Behold, behold (behold, behold)
She, Flamewing and Hokey go to a balcony as Snow White waves to all the people and magical creatures cheering for her, also confetti and streamers fall to the ground.
The new queen, Snow White cometh
Behold, behold (behold, behold)
The new queen is
The new queen is here!
Snow White: I can honestly say I wouldn't be standing here now if it weren't for my very dear friends, the Seven Kitty Dwarfs and the trio of small magical creatures, Moonstone, Stargazer and Inferno. (turns to Kitty Dwarfs and Trio) Because of the friendships I have with all of you, I am forever grateful. Thank you, friends, thank you, everyone!
Crowd: (Cheering)
The New Queen, wolf and Flamewing return inside the main hall on the throne, she sees TC wiping away tears.
Top Cat: (Sniffles) I'm so proud of you, Snow.
Snow White: TC, are you crying?
Top Cat: Of course not, it's… just … liquid pride.
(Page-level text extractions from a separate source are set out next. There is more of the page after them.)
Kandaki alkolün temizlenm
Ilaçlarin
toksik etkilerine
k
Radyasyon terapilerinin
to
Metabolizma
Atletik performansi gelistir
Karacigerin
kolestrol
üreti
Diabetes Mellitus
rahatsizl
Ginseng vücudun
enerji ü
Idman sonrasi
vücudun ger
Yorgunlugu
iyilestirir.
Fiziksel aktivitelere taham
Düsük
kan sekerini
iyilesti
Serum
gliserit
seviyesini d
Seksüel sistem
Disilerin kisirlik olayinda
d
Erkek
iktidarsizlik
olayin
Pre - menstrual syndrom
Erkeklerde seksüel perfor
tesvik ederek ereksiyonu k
Totally different thing.
She just laughs as the Trio and Kitty Dwarfs all gather around her in a group hug.
Benny: We're all proud of you, princess, er, I mean, Your Majesty.
Brain: Duh, way to go, Your Queenliness.
Moonstone: We love you, Snow White.
Snow White: I love you all, darlings.
Within a moment, she takes her place on the throne as Hokey goes to her.
Hokey: If you don't mind me asking, Your Majesty, what would your first order of business be?
Snow White: As the new Queen, my first duty is to forbid the hunting and killing of dragons, I promise to help all humans and dragons live together peacefully.
Crowd: (Cheering)
Snow White: Also, as second duty, for the Seven Kitty Dwarfs, I wish to give them each a knighthood.
Without hesitation, the Kitty Dwarfs all kneel before their dear friend, the New Queen takes a scepter given by Hokey and knights each one of them. But that's not all, at the coronation, Stargazer is reunited with her six sisters, all making up a rainbow.
Sisters: Stargazer!
Stargazer: Oh, I missed you girls!
Red sister: We missed you too.
Green sister: I always knew you were a mighty dragon.
Moonstone also finds her parents, her mother a unicorn and father a Pegasus.
Mother: Moonstone, oh my little filly.
Moonstone: Mommy! Daddy!
Her mother licks her affectionately as her father gives a nuzzle to the baby Alicorn. Stargazer and her sister move into the palace upon Snow White's invitation while Moonstone and her parents move into the royal stable as per invitation by Snow White. As for Inferno, well Flamewing accepted Snow White's offer of being royal advisor and Inferno became his apprentice.
And so, they all lived Happily Ever After.
End of segment/story one.
References: There are not only similarities to the Disney version, but an episode of "Hello Kitty and Friends", Faerie Tale Theatre's Snow White, Jetlag productions "Snow White", Golden Films "Snow White", Mr. Magoo's "Little Snow White" and an episode of "Yogi's Treasure Hunt". See which scenes you can guess are inspired by which version.
The coronation is similar to the MLP:FiM episode "Magical Mystery Cure".
Disclaimer:
The following characters belong to Hanna-Barbera; Top Cat and his gang and Mr. Jinks (Seven Kitty Dwarfs), Hokey Wolf (Magic Mirror) and Yankee-Doodle-Pigeon (the messenger).I own Serenity Yang (Snow White), her parents (the good king and queen), the Trio and their families.